Rats spread brain-invading worms

“Rats spread brain-invading worms.” Rat lung worm has been around for decades. However, there have been an increase in the number of cases in the last decade in Maui, Hawaii. The number is small, but it’s a dramatic jump from the normal number of cases. In the decade before, the island had only seen two other cases.

The surprising increase in cases has health officials and residents alike worried about the rise of the brain-invading worm. Furthermore, the infection may be symptomless, difficult to detect and resolve itself on its own. But for others, rat lung worm moves into the brain and can cause inflammation, pain, and other neurological problems such as tremors. Indeed, in some cases, it can be fatal. In all cases, rat lung worm is very difficult to diagnose.

Rats spread brain-invading worms: The role of slugs and snails

As the name suggests, rat lung worm is a parasitic roundworm (Angiostrongylus cantonensis) that infects rats’ lungs as well as their blood and brains.
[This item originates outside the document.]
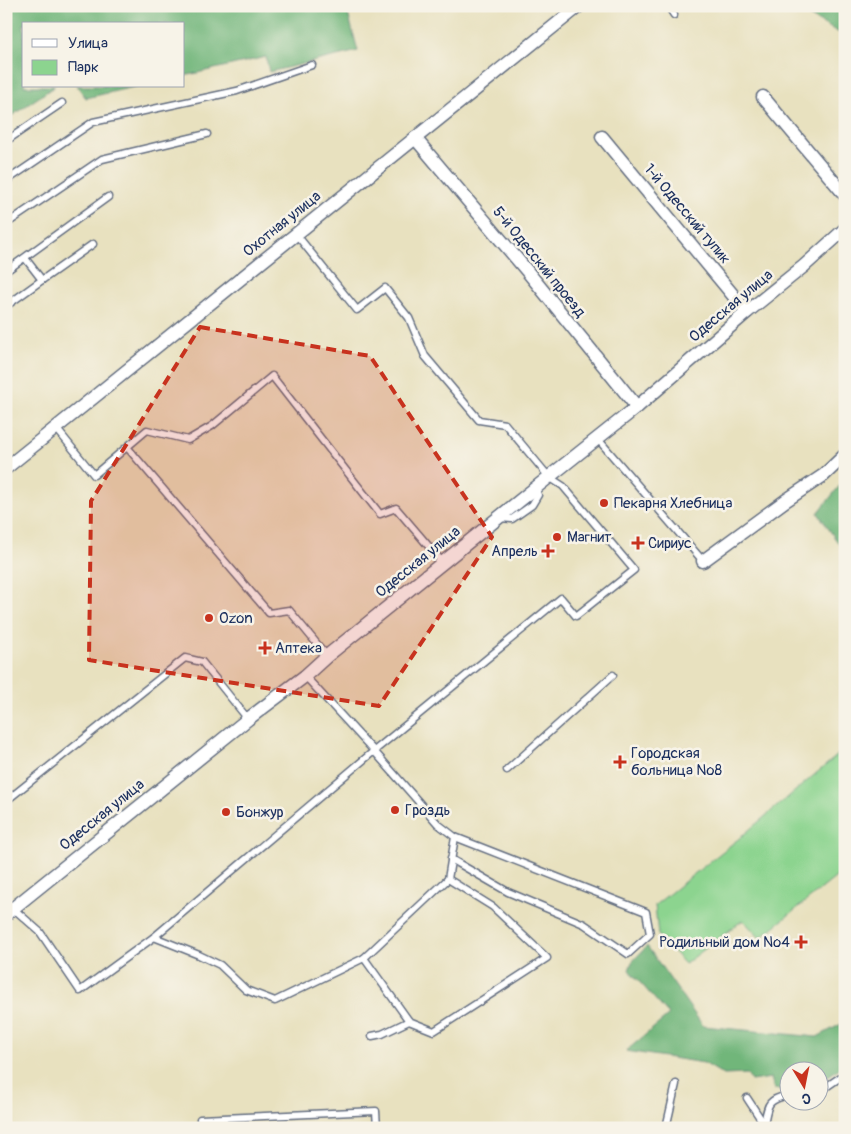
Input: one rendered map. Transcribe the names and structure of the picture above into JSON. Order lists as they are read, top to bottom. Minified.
{"streets":{"street":["1-й Одесский тупик","Охотная улица","5-й Одесский проезд","Одесская улица"]},"crossings":[["1-й Одесский тупик","Одесская улица"],["Охотная улица","5-й Одесский проезд"],["5-й Одесский проезд","Одесская улица"]],"places":{"other":["Пекарня Хлебница","Магнит","Ozon","Гроздь","Бонжур"],"health":["Сириус","Апрель","Аптека","Городская больница №8","Родильный дом №4"]},"legend":["Улица","Парк"],"north":"bottom"}
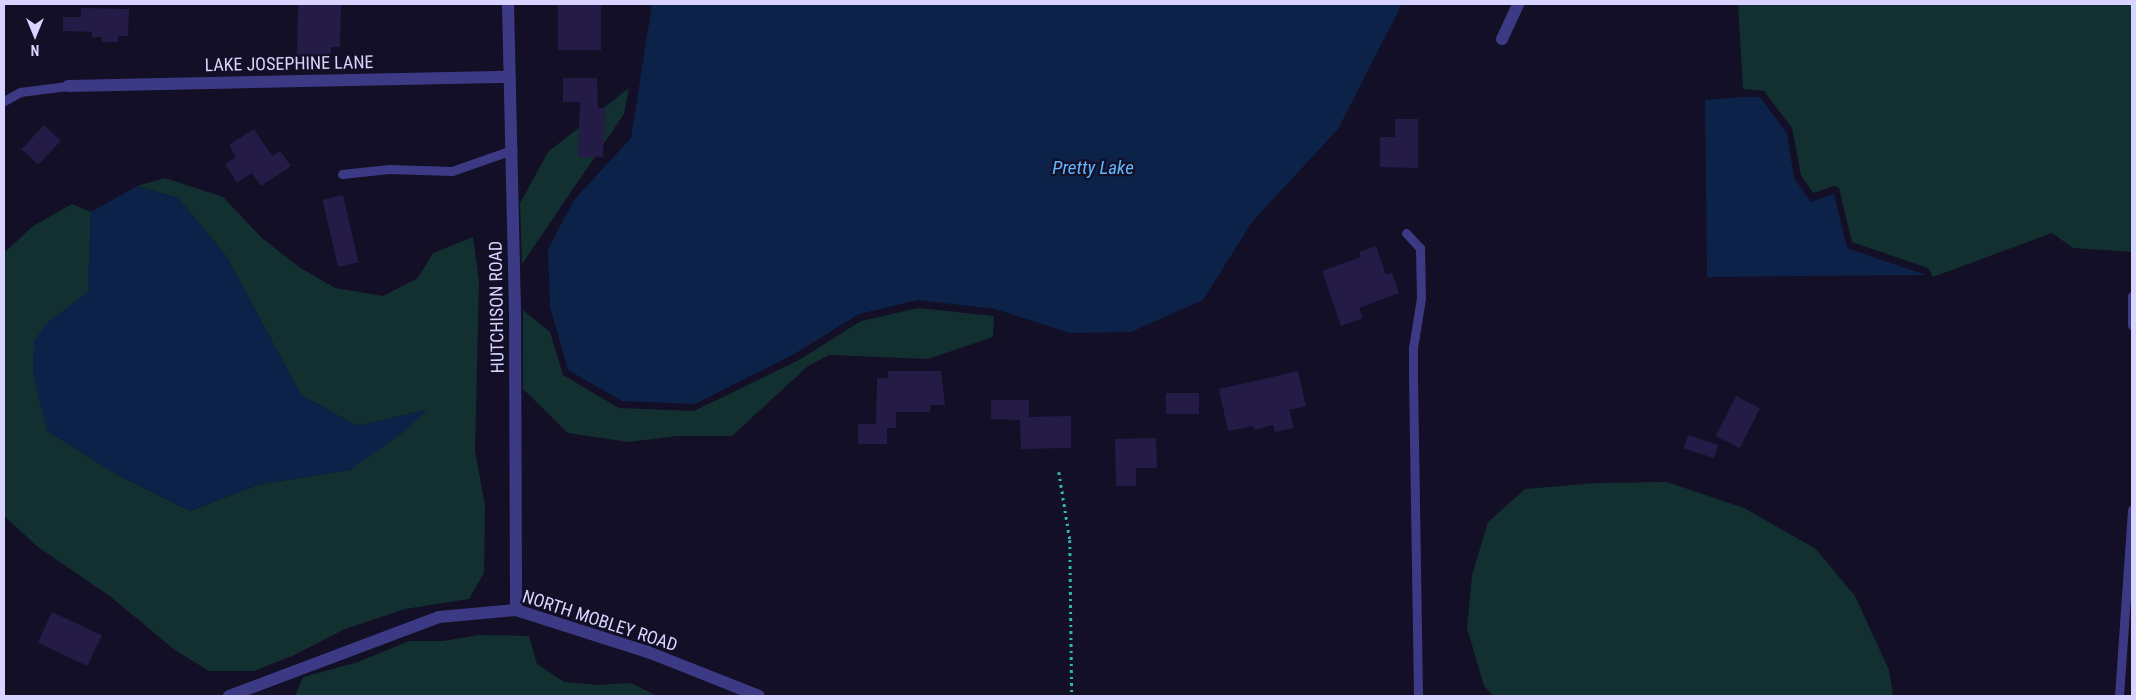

Infected rats poop out worm larvae, which can be picked up by snails, slugs, lizards, land crabs and freshwater shrimp. These are intermediate hosts that shed the worm. Humans can pick up the infection by handling or eating any infected beast or by eating produce that has been contaminated by roaming infected snails and slugs.

In conclusion, the growth of globalisation and climate change has lead to an increase in cases across the globe. In addition, concerns are rising that post lock down increases in international travel will result in a further spread of the disease.